About this task
From the data, return each line holding the word "llamado".

Given data
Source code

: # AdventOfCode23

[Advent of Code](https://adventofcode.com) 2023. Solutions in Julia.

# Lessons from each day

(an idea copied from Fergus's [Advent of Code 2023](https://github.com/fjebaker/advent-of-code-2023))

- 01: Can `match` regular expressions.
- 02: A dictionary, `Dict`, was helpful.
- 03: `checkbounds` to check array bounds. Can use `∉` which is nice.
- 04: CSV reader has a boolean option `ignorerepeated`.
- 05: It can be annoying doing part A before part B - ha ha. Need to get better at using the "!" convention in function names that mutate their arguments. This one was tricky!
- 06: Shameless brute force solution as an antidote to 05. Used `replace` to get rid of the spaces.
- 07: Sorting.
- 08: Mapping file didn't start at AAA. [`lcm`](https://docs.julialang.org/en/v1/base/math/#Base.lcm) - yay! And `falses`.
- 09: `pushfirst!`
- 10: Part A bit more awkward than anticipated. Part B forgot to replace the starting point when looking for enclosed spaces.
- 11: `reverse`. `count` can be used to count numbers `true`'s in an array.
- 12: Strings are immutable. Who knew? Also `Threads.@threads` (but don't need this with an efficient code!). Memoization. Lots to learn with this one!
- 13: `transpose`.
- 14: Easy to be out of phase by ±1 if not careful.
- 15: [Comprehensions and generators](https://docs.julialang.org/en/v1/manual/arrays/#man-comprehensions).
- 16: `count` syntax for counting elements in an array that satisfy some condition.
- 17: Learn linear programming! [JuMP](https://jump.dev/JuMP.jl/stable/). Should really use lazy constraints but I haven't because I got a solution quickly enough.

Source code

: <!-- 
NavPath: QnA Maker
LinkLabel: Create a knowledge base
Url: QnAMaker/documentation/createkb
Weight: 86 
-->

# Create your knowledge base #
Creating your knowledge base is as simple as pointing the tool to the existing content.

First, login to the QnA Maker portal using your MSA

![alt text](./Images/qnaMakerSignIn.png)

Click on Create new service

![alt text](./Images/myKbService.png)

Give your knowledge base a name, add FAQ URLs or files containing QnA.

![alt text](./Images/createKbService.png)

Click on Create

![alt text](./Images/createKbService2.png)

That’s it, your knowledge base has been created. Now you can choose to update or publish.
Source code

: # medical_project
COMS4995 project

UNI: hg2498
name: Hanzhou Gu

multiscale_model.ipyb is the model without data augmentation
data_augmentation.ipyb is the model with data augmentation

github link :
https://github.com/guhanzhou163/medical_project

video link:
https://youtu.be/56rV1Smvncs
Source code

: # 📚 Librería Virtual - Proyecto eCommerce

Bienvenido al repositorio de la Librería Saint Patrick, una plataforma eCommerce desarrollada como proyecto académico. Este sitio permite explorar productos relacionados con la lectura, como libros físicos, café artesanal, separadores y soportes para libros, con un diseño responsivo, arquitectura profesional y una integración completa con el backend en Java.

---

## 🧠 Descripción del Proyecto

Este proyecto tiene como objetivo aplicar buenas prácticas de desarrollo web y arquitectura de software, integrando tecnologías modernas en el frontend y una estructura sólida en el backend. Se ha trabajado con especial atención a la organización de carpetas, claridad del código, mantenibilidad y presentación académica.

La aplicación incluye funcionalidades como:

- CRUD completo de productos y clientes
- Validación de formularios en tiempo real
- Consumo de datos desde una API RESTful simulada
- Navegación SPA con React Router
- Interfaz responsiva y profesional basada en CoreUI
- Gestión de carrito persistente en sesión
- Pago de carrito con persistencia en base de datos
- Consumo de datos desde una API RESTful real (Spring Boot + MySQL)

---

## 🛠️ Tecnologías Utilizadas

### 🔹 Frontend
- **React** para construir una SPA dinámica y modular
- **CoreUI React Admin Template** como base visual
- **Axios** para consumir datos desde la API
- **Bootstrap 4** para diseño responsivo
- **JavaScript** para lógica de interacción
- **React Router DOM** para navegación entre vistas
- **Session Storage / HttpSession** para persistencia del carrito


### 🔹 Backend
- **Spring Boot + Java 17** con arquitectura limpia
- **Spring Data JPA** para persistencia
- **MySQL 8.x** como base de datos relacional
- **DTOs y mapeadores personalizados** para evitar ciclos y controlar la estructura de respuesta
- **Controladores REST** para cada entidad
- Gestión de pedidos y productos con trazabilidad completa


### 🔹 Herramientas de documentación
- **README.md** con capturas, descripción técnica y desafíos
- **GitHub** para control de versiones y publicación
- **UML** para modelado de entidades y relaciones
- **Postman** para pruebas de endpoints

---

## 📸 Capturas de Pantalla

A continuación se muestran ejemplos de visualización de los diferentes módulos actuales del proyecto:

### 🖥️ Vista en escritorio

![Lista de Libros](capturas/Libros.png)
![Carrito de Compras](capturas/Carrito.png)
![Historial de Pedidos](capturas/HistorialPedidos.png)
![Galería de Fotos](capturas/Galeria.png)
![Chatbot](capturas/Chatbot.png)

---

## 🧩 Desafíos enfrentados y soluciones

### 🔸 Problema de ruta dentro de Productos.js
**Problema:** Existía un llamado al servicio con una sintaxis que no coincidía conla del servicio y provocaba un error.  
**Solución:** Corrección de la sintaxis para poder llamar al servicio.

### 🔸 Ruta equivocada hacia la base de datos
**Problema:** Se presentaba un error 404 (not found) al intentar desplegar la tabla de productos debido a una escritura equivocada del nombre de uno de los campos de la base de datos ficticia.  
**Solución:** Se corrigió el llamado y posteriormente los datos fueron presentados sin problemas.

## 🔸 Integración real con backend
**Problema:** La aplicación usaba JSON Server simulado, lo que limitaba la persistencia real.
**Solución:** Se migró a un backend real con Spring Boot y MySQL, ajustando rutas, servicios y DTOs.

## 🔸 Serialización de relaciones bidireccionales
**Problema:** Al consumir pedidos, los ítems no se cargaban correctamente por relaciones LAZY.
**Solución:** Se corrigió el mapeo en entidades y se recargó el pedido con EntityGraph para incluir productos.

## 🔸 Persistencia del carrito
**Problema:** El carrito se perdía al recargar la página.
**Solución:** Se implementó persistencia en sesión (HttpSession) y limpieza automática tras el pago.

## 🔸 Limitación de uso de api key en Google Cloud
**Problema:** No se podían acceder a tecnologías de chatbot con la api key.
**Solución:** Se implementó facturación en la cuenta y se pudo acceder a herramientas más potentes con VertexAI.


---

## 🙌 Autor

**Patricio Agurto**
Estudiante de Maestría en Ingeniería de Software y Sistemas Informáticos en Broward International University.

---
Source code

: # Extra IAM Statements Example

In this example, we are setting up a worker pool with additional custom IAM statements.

Solved exercise
**Problema:** Existía un llamado al servicio con una sintaxis que no coincidía conla del servicio y provocaba un error.  
**Solución:** Se corrigió el llamado y posteriormente los datos fueron presentados sin problemas.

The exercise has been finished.